> [Exercise requirements]
Having found the line containing "Document page, 1241x1754 pixels." in the data below, reproduce that line and each one after it to the end, exactly, and include nothing else.

> [Records shown]
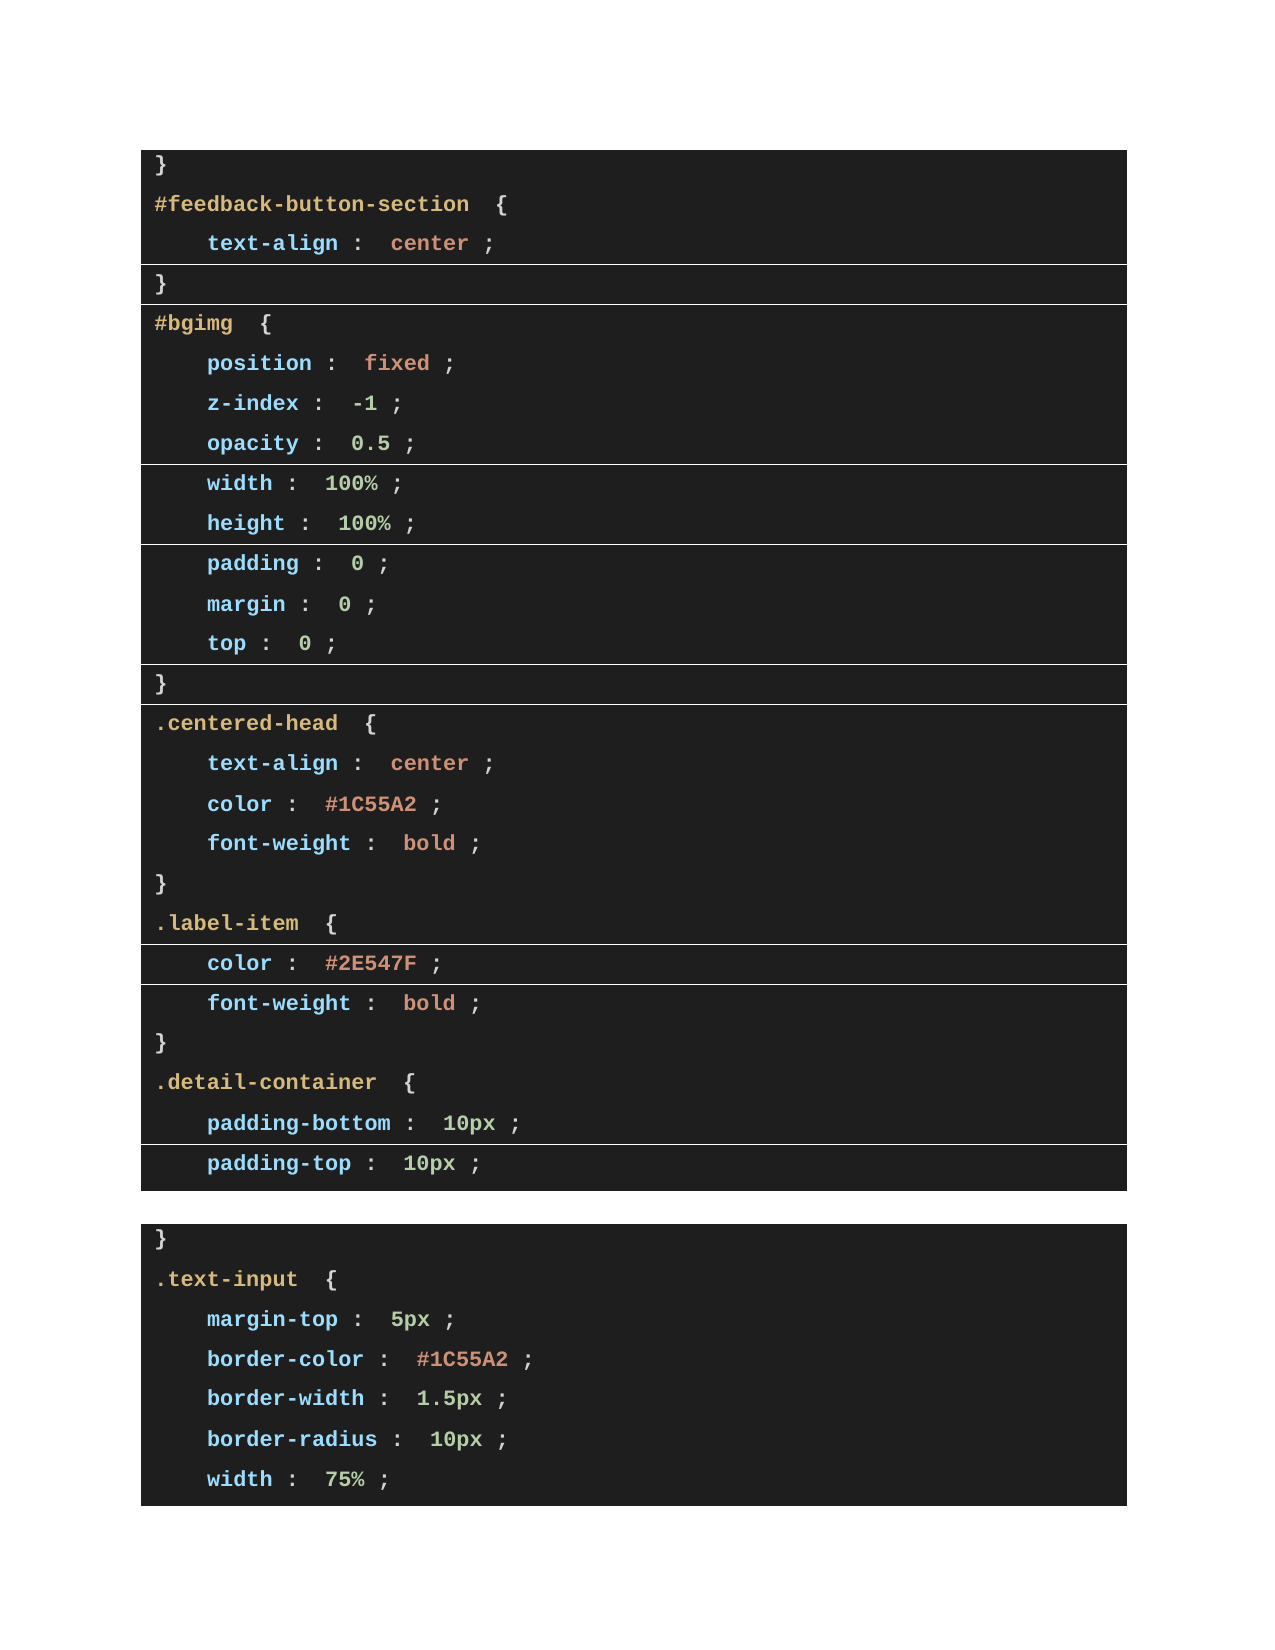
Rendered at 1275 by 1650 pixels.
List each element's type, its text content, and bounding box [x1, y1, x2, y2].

table_cell .label-item { [141, 904, 1127, 944]
table_cell padding-bottom : 10px ; [141, 1104, 1127, 1144]
table_cell border-color : #1C55A2 ; [141, 1341, 1127, 1380]
table_cell } [141, 864, 1127, 904]
table_cell margin : 0 ; [141, 585, 1127, 625]
table_cell text-align : center ; [141, 225, 1127, 264]
table_cell .centered-head { [141, 705, 1127, 745]
table_cell #feedback-button-section { [141, 185, 1127, 225]
table_header } [141, 1224, 1127, 1260]
table_cell height : 100% ; [141, 504, 1127, 544]
table_cell position : fixed ; [141, 345, 1127, 385]
table_cell padding-top : 10px ; [141, 1145, 1127, 1191]
table_cell z-index : -1 ; [141, 385, 1127, 425]
table_cell border-radius : 10px ; [141, 1420, 1127, 1460]
table_cell text-align : center ; [141, 745, 1127, 785]
table_cell color : #2E547F ; [141, 945, 1127, 984]
table_cell } [141, 665, 1127, 704]
table_cell padding : 0 ; [141, 545, 1127, 585]
table_header } [141, 150, 1127, 185]
table_cell font-weight : bold ; [141, 825, 1127, 864]
table_cell width : 100% ; [141, 465, 1127, 504]
table_cell .detail-container { [141, 1064, 1127, 1104]
table_cell .text-input { [141, 1260, 1127, 1301]
table_cell margin-top : 5px ; [141, 1301, 1127, 1341]
table_cell font-weight : bold ; [141, 985, 1127, 1024]
table_cell top : 0 ; [141, 625, 1127, 664]
table_cell } [141, 265, 1127, 304]
table_cell } [141, 1024, 1127, 1064]
table_cell color : #1C55A2 ; [141, 785, 1127, 825]
table_cell width : 75% ; [141, 1460, 1127, 1506]
table_cell border-width : 1.5px ; [141, 1380, 1127, 1420]
table_cell #bgimg { [141, 305, 1127, 345]
table_cell opacity : 0.5 ; [141, 425, 1127, 464]
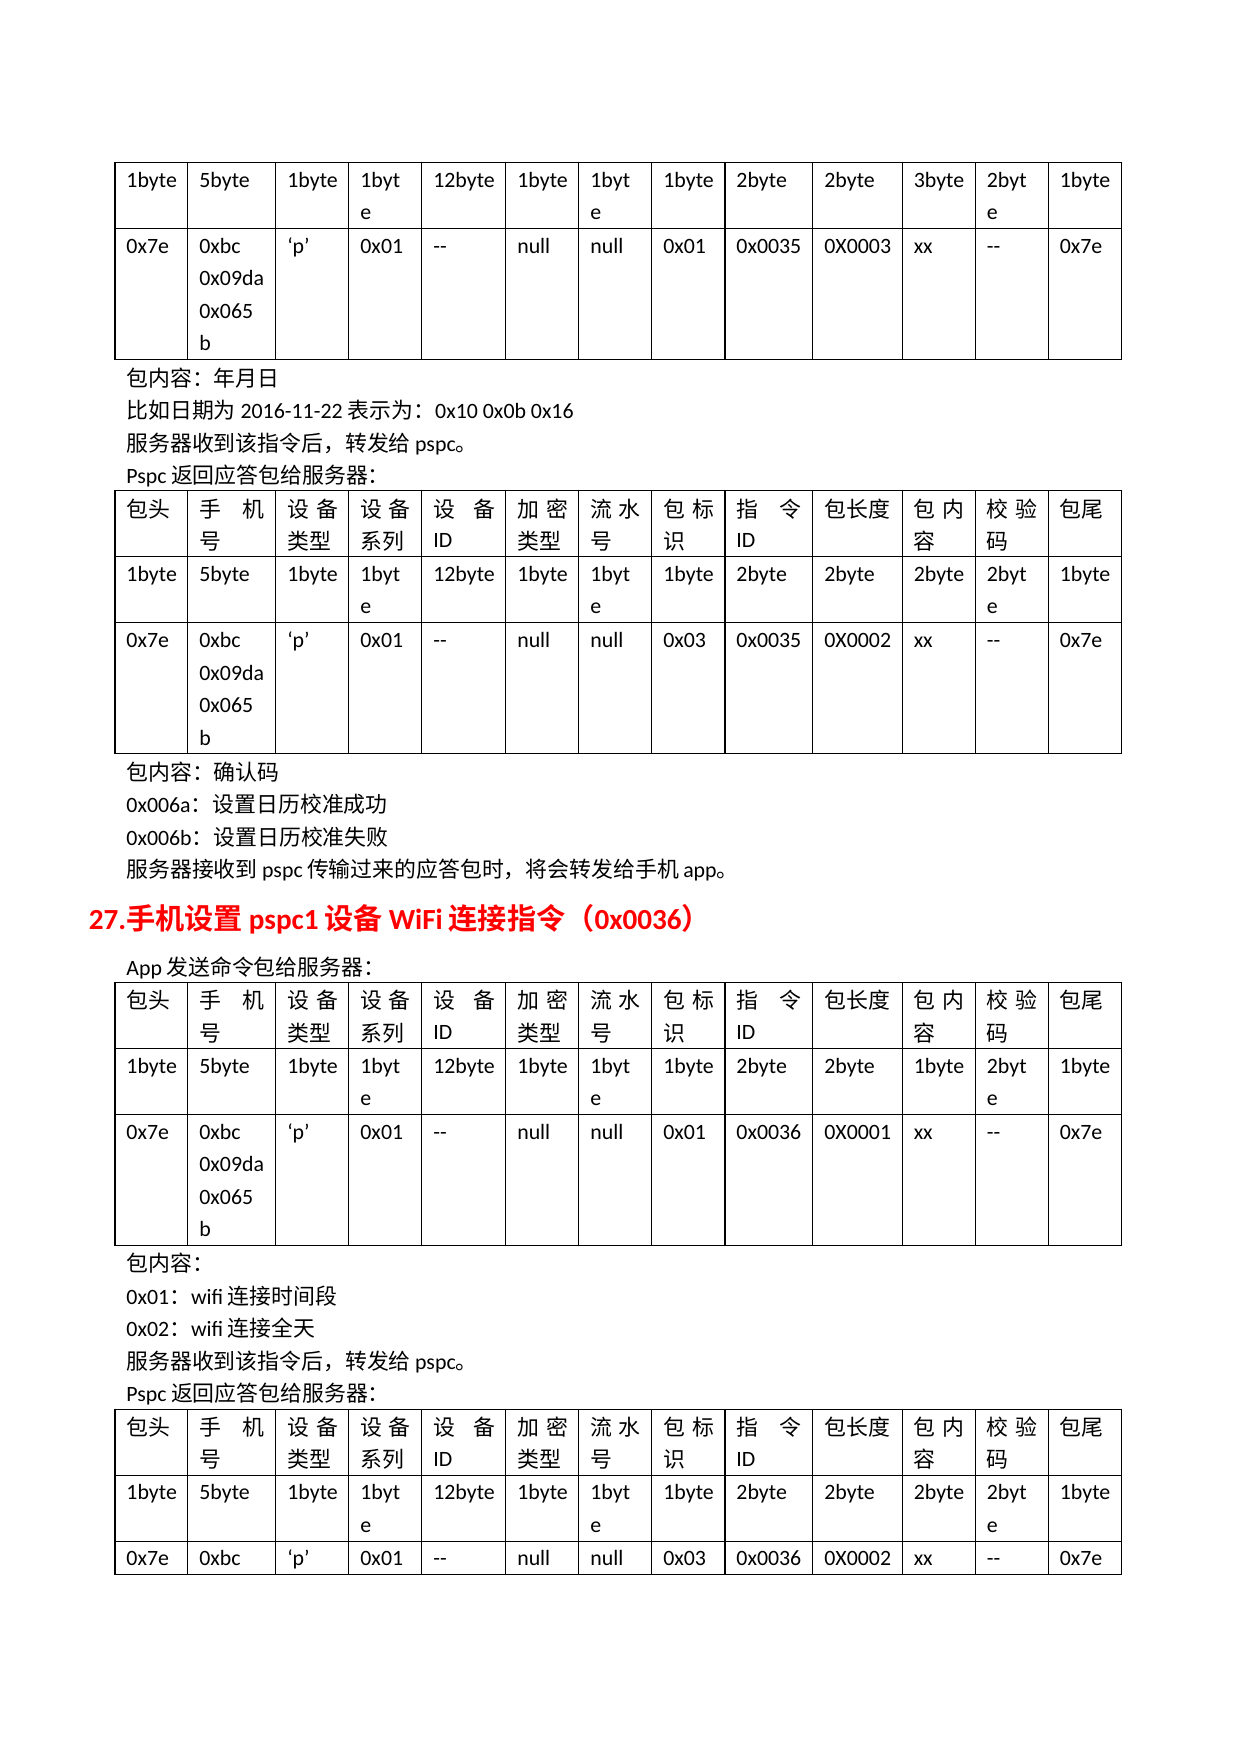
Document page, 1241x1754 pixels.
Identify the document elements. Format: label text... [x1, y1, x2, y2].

> [Expected answer]
Document page, 1241x1754 pixels.
Identify the document elements. Format: label text... [x1, y1, x2, y2].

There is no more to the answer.